FRANKFURT -- Volkswagen Group CEO Matthias Mueller and Germany's VDA auto industry association expressed concerns that the election of Donald Trump as U.S. President could have a negative effect on automakers.
Over the past year, Trump has threatened to impose tariffs on imports of cars from Mexico to protect factory jobs in the U.S., potentially forcing German automakers to rethink heavy investments to expand car factories in Mexico.
The VDA, which represents carmakers and suppliers including BMW, Volkswagen and its subsidiaries Porsche and Audi and Mercedes-Benz parent Daimler, warned against increased protectionism by the next president.
"It is to be feared that the United States under a new President, just like China, will mainly focus on their own economies, at the expense of international trade flows and relationships," the VDA said in a statement today.
The European automotive stocks index fell 2.6 percent by 11:57 CET, underperforming the wider European stocks index, which was down 0.5 percent.
In recent years, German carmakers have expanded their factories in the United States, which remains the world's largest market for premium vehicles. They have also invested heavily to build plants in lower-cost Mexico, a location that currently enjoys tariff-free exports of cars to the United States.
By 2020, Mexico will have the capacity to build one in every four vehicles in North America, up from one in six in 2012, according to market research firm IHS.

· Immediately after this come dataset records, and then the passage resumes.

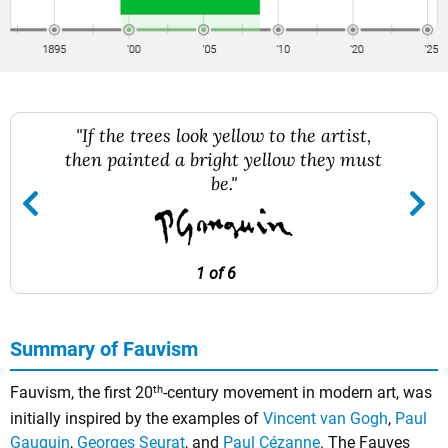
"If the trees look yellow to the artist,
then painted a bright yellow they must
be."
1 of 6
Summary of Fauvism
th
Fauvism, the first 20
-century movement in modern art, was
initially inspired by the examples of
Vincent van Gogh
,
Paul
Gauguin
,
Georges Seurat
, and
Paul Cézanne
. The Fauves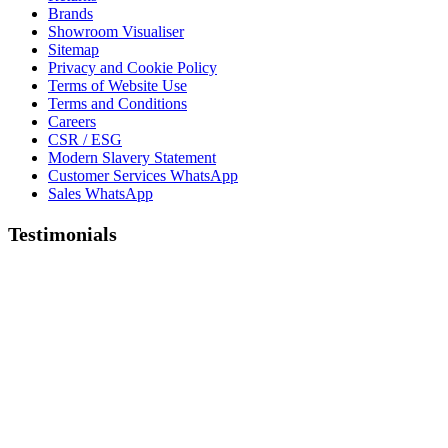
Brands
Showroom Visualiser
Sitemap
Privacy and Cookie Policy
Terms of Website Use
Terms and Conditions
Careers
CSR / ESG
Modern Slavery Statement
Customer Services WhatsApp
Sales WhatsApp
Testimonials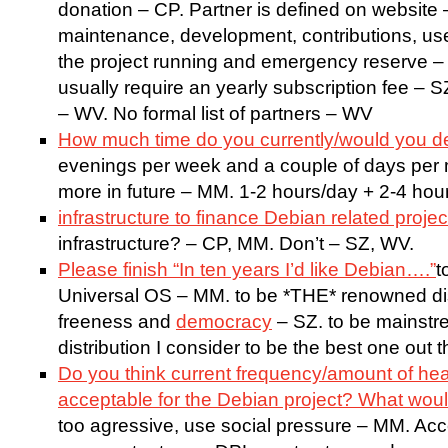
donation – CP. Partner is defined on website
maintenance, development, contributions, u
the project running and emergency reserve –
usually require an yearly subscription fee – S
– WV. No formal list of partners – WV
How much time do you currently/would you d
evenings per week and a couple of days per m
more in future – MM. 1-2 hours/day + 2-4 hou
infrastructure to finance Debian related proje
infrastructure? – CP, MM. Don’t – SZ, WV.
Please finish “In ten years I’d like Debian….”
t
Universal OS – MM. to be *THE* renowned dist
freeness and
democracy
– SZ. to be mainstrea
distribution I consider to be the best one out
Do you think current frequency/amount of hea
acceptable for the Debian project? What wou
too agressive, use social pressure – MM. Ac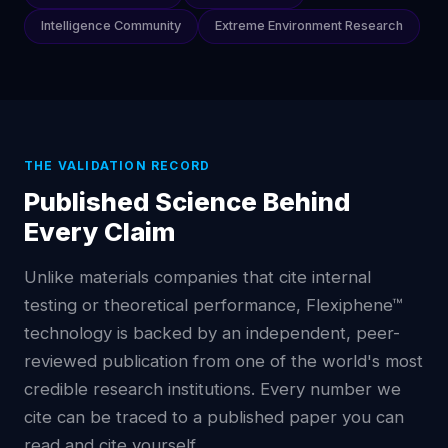
Intelligence Community
Extreme Environment Research
THE VALIDATION RECORD
Published Science Behind
Every Claim
Unlike materials companies that cite internal
testing or theoretical performance, Flexiphene™
technology is backed by an independent, peer-
reviewed publication from one of the world's most
credible research institutions. Every number we
cite can be traced to a published paper you can
read and cite yourself.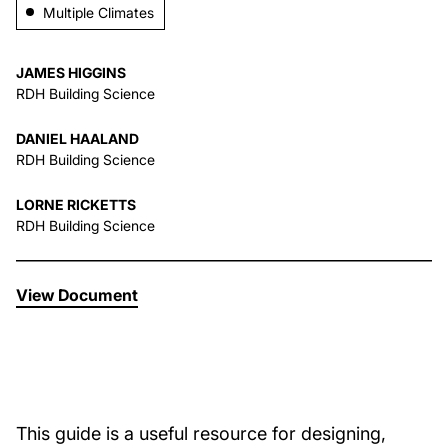
Multiple Climates
About Us
JAMES HIGGINS
RDH Building Science
News & Events
DANIEL HAALAND
RDH Building Science
Careers
LORNE RICKETTS
RDH Building Science
Contact
View Document
This guide is a useful resource for designing,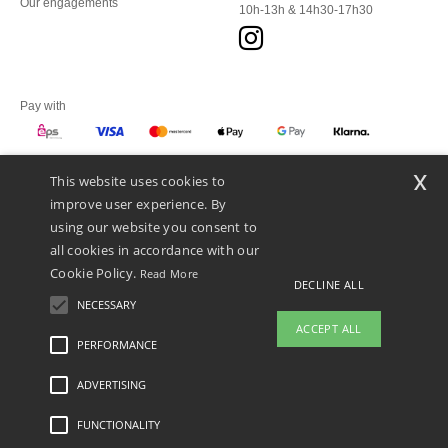
Our engagements
10h-13h & 14h30-17h30
Pay with
x
This website uses cookies to
We ship with
improve user experience. By
using our website you consent to
all cookies in accordance with our
Cookie Policy.
Read More
DECLINE ALL
NECESSARY
ACCEPT ALL
PERFORMANCE
👋
Hello
ADVERTISING
Legal Mentions
-
Privacy Policy
-
General Conditions Of Access And Use
-
General
If you have any questions or
Contract Conditions
-
Cookies Policy
-
Site Map
Copyright 2026 ntextil.at - All Rights
concerns, you can contact us at any
Reserved
FUNCTIONALITY
time. Our chatbot is here to help.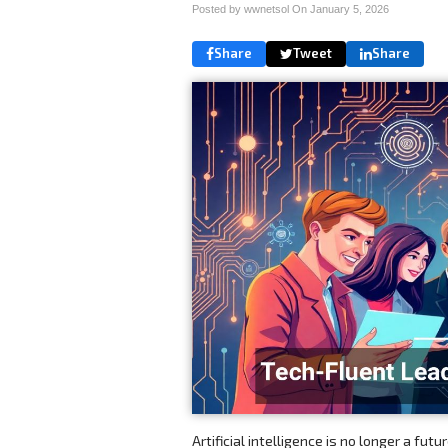
Posted by wwnetsol On
January 5, 2026
Share
Tweet
Share
Artificial intelligence is no longer a fu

After Ford announced that all of the company's small-car production would be leaving U.S. plants and heading to Mexico, Trump vowed to pressure the automaker to reverse course if elected. "We shouldn't allow it to happen," Trump said.
In June, BMW broke ground on a new plant in San Luis Potosi, Mexico, pledging to invest a total of $2.2 billion in the region through 2019. The plant is slated to make 150,000 cars a year.
In September, Audi opened a new $1.3 billion plant to build up to 150,000 vehicles in San Jose Chiapa, near the city of Puebla. Audi will build electric and gasoline versions of its Q5 midsize crossover in Mexico.
Daimler last year said it will begin producing Mercedes-Benz vehicles in Mexico starting in 2018 at a $1 billion facility it is building together with Renault-Nissan.
"Rhetoric around Mexican production, trade tariffs and a potential step-back in consumer confidence will likely weigh on stocks and auto demand, respectively," analysts at Evercore ISI said in a note today.
Speaking at the Handelsblatt auto summit conference in Munich today, VW's Mueller said he hoped the election of Trump did not prove "more detrimental" to Volkswagen, as it tries to reach a civil settlement with the U.S. Department of Justice (DOJ).